The 2016 Presidential candidates from both parties are giving only sporadic attention to the refugee crisis currently gripping most of Europe. Hillary Clinton has been relatively quiet, aside from comments stipulating a need for the “entire world” to play a part. Democrat hopeful Martin O’Malley has been a bit more vocal, asking for the United States to take in 65,000 refugees:

“I support the call from humanitarian and refugee organizations for the United States to accept at least 65,000 Syrian refugees next year,” he said in a statement Friday. “If Germany — a country with one-fourth our population — can accept 800,000 refugees this year, certainly we — the nation of immigrants and refugees — can do more.”

On the Republican side, Carly Fiorina has been out front on the issue. She was asked about the subject on Face The Nation and didn’t hold back:

Fiorina brings up an important point. As sad as it is to see what is happening, national security risks are in play; while it may seem “uncaring” to cut off the flow of refugees into the United States, there is evidence that not all of the refugees are Syrian:

Iraqis formed the largest number of people descending from buses in the upscale Turkish seaside town of Bodrum on Sunday to attempt the short but perilous sea crossing to Greece, where two-thirds of those seeking asylum in Europe have arrived this year.A little more than half of the arrivals in Greece this year have been Syrians fleeing their country’s brutal and unending war — and by August the proportion of Syrians had climbed to 78 percent, according to the most recent figures provided by the U.N. High Commissioner for Refugees.But the Syrians are being joined by Iraqis, as they, too, abandon hope that their country’s conflict will be resolved, said Mohammed Hamed, 33, an Iraqi policeman who left his wife and three children in the southern Iraqi city of Karbala three days ago.

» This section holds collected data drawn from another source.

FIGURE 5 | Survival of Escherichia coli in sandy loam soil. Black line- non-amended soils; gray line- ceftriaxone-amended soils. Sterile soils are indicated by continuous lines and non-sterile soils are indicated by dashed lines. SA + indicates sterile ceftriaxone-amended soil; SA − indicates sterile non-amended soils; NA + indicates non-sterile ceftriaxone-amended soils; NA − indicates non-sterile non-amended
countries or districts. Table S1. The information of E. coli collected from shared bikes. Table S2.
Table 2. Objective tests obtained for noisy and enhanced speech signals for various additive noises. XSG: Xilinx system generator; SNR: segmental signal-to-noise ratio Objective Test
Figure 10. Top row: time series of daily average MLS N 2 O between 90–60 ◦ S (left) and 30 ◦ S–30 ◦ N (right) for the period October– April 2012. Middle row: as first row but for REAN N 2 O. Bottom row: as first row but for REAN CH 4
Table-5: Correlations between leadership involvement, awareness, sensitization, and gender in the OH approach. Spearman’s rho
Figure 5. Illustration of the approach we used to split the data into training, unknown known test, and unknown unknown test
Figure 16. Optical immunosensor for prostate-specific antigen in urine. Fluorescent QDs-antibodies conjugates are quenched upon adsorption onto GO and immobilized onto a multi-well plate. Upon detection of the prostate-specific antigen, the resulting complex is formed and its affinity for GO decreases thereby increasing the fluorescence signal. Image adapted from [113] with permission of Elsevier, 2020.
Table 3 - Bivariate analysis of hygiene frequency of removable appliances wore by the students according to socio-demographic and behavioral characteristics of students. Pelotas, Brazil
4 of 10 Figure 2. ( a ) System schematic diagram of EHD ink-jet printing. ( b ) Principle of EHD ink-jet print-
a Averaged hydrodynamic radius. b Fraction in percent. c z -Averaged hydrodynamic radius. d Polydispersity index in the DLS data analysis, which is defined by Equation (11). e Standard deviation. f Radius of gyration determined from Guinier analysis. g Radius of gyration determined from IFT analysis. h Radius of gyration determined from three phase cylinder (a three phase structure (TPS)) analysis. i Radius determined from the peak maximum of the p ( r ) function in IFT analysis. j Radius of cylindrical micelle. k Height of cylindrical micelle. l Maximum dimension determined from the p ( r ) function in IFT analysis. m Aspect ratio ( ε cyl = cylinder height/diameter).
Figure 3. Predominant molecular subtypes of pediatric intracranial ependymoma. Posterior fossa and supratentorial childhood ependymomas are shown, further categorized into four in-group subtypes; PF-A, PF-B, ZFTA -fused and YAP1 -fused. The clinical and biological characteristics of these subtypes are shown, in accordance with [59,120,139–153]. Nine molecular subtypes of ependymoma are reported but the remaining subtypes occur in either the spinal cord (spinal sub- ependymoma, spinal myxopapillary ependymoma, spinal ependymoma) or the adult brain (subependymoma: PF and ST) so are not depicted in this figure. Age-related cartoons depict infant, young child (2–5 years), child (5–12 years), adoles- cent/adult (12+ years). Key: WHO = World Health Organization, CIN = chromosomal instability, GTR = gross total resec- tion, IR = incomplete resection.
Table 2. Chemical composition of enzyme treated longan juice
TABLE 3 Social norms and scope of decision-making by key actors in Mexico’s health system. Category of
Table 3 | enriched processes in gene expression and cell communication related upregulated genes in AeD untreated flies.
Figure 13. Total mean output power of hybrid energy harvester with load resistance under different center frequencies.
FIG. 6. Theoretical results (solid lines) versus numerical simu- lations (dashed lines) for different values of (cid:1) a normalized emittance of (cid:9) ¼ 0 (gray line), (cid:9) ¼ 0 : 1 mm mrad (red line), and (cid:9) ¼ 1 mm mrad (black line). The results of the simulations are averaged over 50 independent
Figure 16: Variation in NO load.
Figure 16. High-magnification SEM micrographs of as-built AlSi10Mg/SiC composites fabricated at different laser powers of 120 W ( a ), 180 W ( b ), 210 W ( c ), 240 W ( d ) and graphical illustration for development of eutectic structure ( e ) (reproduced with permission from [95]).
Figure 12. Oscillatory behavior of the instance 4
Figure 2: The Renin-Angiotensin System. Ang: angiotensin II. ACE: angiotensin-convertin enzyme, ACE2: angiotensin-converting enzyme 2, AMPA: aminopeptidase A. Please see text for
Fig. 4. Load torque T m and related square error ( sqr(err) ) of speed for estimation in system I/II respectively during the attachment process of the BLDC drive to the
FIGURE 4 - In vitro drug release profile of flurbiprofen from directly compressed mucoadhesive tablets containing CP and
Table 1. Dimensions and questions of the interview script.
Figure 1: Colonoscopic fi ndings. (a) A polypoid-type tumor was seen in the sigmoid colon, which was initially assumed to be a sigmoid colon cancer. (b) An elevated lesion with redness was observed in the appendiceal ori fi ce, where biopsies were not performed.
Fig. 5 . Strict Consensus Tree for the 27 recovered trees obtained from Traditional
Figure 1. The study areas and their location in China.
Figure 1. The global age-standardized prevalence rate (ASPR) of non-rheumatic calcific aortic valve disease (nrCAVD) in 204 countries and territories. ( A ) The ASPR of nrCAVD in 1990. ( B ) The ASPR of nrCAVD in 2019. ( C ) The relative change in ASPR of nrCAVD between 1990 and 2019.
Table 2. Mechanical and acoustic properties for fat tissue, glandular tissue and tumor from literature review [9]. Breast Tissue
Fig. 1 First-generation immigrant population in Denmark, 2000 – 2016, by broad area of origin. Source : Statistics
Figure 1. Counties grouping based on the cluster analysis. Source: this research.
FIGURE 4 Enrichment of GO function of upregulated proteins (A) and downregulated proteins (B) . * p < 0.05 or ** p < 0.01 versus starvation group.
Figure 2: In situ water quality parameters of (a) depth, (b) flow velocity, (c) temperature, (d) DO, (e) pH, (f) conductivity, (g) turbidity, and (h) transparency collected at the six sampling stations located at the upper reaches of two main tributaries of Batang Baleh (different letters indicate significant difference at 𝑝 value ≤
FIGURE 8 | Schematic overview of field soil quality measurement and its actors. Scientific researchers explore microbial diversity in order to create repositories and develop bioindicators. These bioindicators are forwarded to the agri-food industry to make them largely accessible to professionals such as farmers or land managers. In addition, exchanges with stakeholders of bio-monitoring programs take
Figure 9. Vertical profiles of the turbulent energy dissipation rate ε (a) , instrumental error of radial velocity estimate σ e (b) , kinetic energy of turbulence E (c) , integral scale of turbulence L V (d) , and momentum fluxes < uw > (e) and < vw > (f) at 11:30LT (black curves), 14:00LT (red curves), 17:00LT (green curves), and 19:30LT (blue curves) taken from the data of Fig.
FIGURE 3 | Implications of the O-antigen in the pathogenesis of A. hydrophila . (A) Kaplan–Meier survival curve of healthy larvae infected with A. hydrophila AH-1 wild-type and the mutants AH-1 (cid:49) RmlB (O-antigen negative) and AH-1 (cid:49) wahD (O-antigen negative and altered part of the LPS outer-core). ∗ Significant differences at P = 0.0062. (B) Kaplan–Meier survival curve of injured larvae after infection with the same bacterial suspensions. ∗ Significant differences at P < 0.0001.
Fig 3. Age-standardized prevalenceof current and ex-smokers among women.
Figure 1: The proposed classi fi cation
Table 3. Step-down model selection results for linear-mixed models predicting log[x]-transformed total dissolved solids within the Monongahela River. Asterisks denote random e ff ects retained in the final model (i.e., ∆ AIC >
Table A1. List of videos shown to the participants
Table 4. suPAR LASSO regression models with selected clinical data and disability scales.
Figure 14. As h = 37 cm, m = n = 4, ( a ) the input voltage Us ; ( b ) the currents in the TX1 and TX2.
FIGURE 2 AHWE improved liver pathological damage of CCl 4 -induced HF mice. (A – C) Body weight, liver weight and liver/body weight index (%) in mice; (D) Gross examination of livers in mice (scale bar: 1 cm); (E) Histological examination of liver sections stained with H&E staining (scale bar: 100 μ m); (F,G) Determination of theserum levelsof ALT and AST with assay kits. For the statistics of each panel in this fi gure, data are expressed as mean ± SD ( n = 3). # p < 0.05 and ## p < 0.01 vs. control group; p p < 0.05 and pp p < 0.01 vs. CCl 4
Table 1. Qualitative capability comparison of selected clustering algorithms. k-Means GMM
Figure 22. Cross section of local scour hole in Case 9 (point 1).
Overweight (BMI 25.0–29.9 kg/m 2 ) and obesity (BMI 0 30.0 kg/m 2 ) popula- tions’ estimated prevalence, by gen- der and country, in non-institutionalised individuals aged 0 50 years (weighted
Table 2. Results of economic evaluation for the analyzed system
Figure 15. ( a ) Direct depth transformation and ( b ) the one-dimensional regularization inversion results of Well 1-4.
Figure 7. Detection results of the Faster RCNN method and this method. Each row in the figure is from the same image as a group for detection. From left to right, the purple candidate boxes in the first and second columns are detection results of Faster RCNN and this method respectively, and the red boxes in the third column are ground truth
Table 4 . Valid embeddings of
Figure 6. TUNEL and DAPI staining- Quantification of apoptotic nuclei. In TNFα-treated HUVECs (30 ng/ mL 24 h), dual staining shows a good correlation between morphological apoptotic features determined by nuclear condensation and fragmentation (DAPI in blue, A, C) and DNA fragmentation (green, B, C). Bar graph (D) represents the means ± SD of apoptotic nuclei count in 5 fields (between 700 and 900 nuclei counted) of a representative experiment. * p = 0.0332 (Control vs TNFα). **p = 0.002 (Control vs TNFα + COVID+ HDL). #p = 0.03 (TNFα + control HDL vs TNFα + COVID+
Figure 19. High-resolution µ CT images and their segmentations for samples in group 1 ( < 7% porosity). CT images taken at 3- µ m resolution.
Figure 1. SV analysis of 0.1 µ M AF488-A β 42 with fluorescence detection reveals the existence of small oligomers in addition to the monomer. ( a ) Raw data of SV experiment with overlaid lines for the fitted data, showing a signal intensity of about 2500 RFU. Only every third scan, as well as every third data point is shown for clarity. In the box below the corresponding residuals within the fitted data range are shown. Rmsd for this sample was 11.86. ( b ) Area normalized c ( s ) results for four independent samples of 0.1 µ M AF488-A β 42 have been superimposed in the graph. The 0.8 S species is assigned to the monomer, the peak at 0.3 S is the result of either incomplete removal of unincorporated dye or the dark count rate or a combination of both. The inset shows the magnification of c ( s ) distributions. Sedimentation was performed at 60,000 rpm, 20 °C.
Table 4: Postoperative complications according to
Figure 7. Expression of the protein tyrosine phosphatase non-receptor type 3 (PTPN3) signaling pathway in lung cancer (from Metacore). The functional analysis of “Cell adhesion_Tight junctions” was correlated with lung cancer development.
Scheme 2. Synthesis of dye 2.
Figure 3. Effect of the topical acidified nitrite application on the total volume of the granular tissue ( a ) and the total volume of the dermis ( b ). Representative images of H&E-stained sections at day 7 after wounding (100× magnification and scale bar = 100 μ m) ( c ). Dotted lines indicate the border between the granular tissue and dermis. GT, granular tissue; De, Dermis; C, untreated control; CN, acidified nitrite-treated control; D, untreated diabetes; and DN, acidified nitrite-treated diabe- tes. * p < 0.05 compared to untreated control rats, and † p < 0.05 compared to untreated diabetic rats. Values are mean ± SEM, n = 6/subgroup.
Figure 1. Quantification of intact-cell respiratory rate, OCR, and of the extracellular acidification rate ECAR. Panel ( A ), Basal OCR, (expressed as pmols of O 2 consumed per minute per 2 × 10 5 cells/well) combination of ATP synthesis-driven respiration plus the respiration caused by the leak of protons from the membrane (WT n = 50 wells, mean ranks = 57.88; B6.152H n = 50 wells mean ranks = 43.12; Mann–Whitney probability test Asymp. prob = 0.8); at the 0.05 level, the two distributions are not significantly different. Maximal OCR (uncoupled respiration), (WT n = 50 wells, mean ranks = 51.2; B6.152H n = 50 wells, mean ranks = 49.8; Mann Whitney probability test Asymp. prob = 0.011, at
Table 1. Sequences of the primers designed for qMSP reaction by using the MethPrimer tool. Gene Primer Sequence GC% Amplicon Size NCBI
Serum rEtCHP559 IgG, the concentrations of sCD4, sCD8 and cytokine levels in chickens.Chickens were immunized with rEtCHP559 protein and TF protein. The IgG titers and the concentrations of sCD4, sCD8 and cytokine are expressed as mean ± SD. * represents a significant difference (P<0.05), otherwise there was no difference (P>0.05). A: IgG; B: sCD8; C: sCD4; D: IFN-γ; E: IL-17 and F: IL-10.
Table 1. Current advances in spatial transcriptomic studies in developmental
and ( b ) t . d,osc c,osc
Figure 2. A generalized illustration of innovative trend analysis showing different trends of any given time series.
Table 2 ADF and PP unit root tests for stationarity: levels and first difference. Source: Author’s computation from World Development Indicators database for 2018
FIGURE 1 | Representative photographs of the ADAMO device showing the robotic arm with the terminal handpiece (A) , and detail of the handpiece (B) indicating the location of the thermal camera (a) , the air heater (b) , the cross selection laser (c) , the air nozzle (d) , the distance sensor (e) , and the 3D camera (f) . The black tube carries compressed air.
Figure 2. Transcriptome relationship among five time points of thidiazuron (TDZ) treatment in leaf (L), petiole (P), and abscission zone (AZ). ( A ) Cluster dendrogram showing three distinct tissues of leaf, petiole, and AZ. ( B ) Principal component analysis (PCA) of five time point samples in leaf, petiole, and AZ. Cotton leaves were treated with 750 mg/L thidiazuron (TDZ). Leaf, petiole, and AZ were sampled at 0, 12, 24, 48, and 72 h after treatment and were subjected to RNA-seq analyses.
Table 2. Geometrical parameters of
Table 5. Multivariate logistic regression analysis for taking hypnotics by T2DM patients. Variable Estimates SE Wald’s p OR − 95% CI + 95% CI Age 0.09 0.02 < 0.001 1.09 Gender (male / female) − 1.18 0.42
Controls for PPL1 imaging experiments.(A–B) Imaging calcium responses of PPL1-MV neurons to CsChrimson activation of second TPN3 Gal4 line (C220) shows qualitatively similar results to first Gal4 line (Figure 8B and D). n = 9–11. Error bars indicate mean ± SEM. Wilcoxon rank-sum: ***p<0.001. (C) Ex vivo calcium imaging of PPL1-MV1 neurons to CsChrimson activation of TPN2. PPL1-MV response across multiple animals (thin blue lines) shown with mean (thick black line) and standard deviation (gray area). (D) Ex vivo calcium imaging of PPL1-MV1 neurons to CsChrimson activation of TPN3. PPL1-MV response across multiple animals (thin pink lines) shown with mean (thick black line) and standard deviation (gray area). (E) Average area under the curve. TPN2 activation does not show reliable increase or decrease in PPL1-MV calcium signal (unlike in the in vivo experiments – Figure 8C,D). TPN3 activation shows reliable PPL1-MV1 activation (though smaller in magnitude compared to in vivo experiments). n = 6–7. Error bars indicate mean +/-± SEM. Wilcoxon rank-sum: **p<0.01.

Security measures need to remain in place because we cannot know for sure where those applying for refugee status are coming from:

A Pakistani identity card in the bushes, a Bangladeshi one in a cornfield. A torn Iraqi driver’s license bearing the photo of a man with a Saddam-style mustache, another one with a woman in a scarf displaying a shy smile.Documents scattered only yards from Serbia’s border with Hungary provide evidence that many of the people flooding Europe to escape war or poverty are scrapping their true nationalities and likely assuming new ones, just as they enter the European Union (EU).

Pressure is going to build on the United States to allow more refugees. Carly Fiorina has weighed in and pretty soon, all of the candidates are going to get hit with questions about it.

It will be interesting to see what positions they take.